Consider this test-case on og8 branch:
...
$ cat libgomp/testsuite/libgomp.oacc-c-c++-common/test.c
/* { dg-do run { target openacc_nvidia_accel_selected } } */
/* { dg-additional-options "-fopenacc-dim=:32
-foffload=-mlong-vector-in-workers" } */

#include <stdlib.h>

#define N 2048

unsigned int a[N];
unsigned int b[N];
unsigned int c[N];
unsigned int n = N;

int
main (void)
{
#pragma acc parallel vector_length (128) copyin (a,b) copyout (c)
  {
    #pragma acc loop worker
    for (unsigned int i = 0; i < n; i++)
      #pragma acc loop vector
      for (unsigned int j = 0; j < n; j++)
        ;
  }

  return 0;
}
...

This generates these dimensions in the .s file:
...
//:FUNC_MAP "main$_omp_fn$0", 0x1, 0x20, 0x80
...
so, num_workers * vector_length == 0x20 * 0x80 == 32 * 128 == 4096 (while the
maximum allowed is 1024 == maximum CTA size).

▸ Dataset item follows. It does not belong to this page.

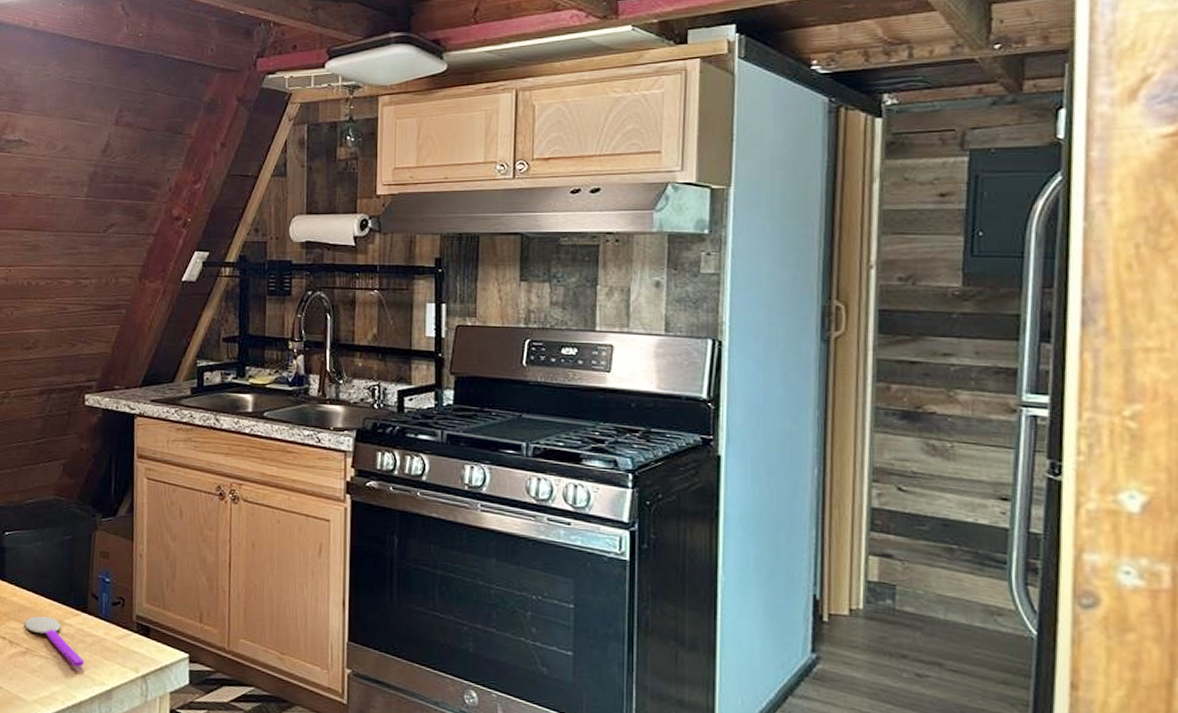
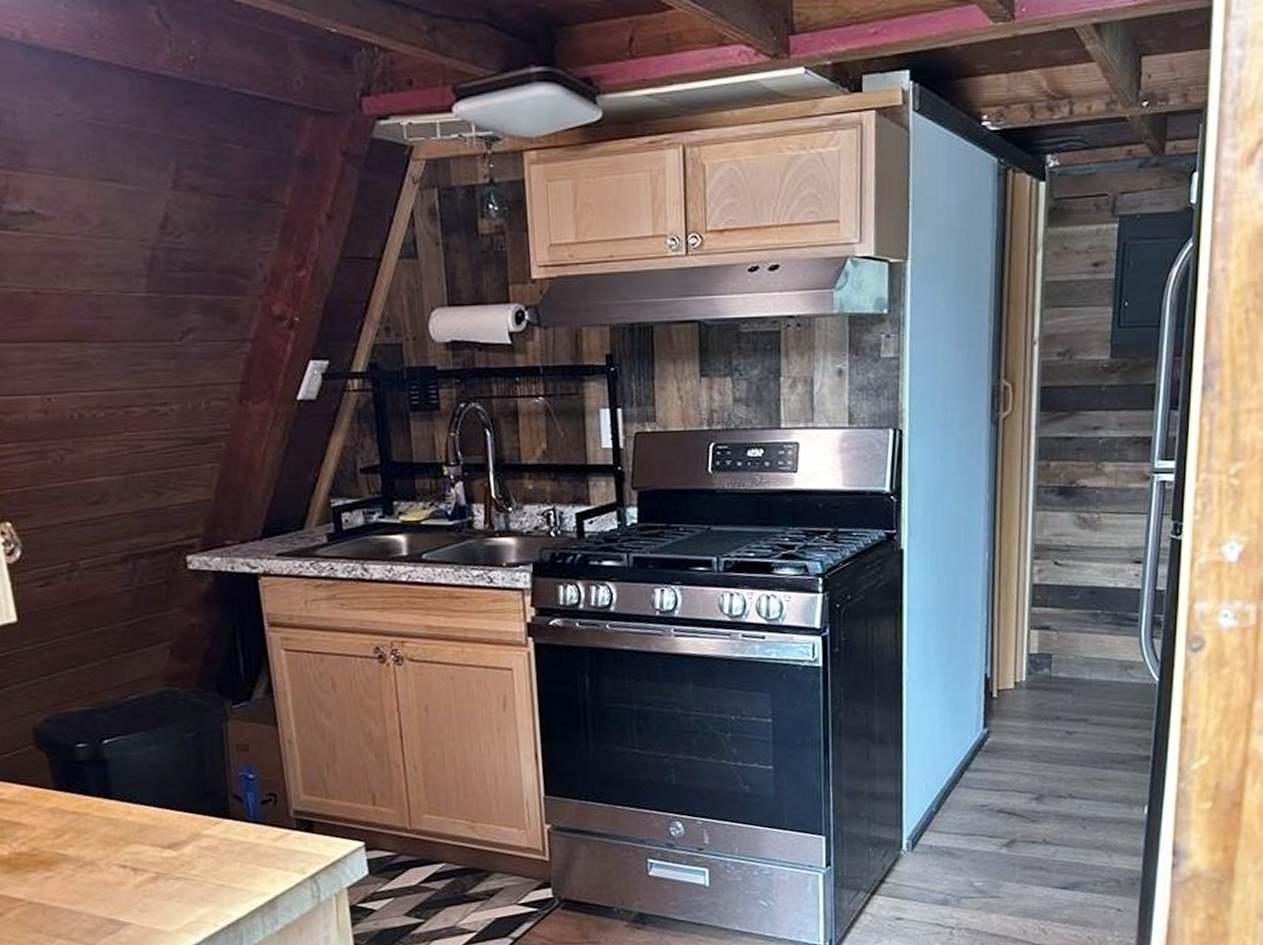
spoon: present [25,616,84,667] -> none [149,832,235,882]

This causes a runtime error:
...
libgomp: The Nvidia accelerator has insufficient resources to launch
'main$_omp_fn$0' with num_workers = 32 and vector_length = 128; recompile the
program with 'num_workers = x and vector_length = y' on that offloaded region
or '-fopenacc-dim=-:x:y' where x * y <= 1024.
...

An easy way to detect this problem at compile time is by adding an assert here:
...

diff --git a/gcc/omp-offload.c b/gcc/omp-offload.c
index aac0aa8b27a..7e3efa1032e 100644
--- a/gcc/omp-offload.c
+++ b/gcc/omp-offload.c
@@ -700,6 +700,7 @@ oacc_validate_dims
                    ? oacc_default_dims[ix] : oacc_min_dims[ix]);
        changed = true;
       }
+  gcc_assert (!targetm.goacc.validate_dims (fn, dims, level));

   if (changed)
     {
...

For the test-case, the compiler will enter the second call to
targetm.goacc.validate_dims with dims {1, 32, 128}, which will be updated to
{1, 32, 32}, which will cause targetm.goacc.validate_dims to return true, which
will trigger the assert.

AFAIU, this is a generic problem with the targetm.goacc.validate_dims hook on
both trunk and og8, and not specific to nvptx.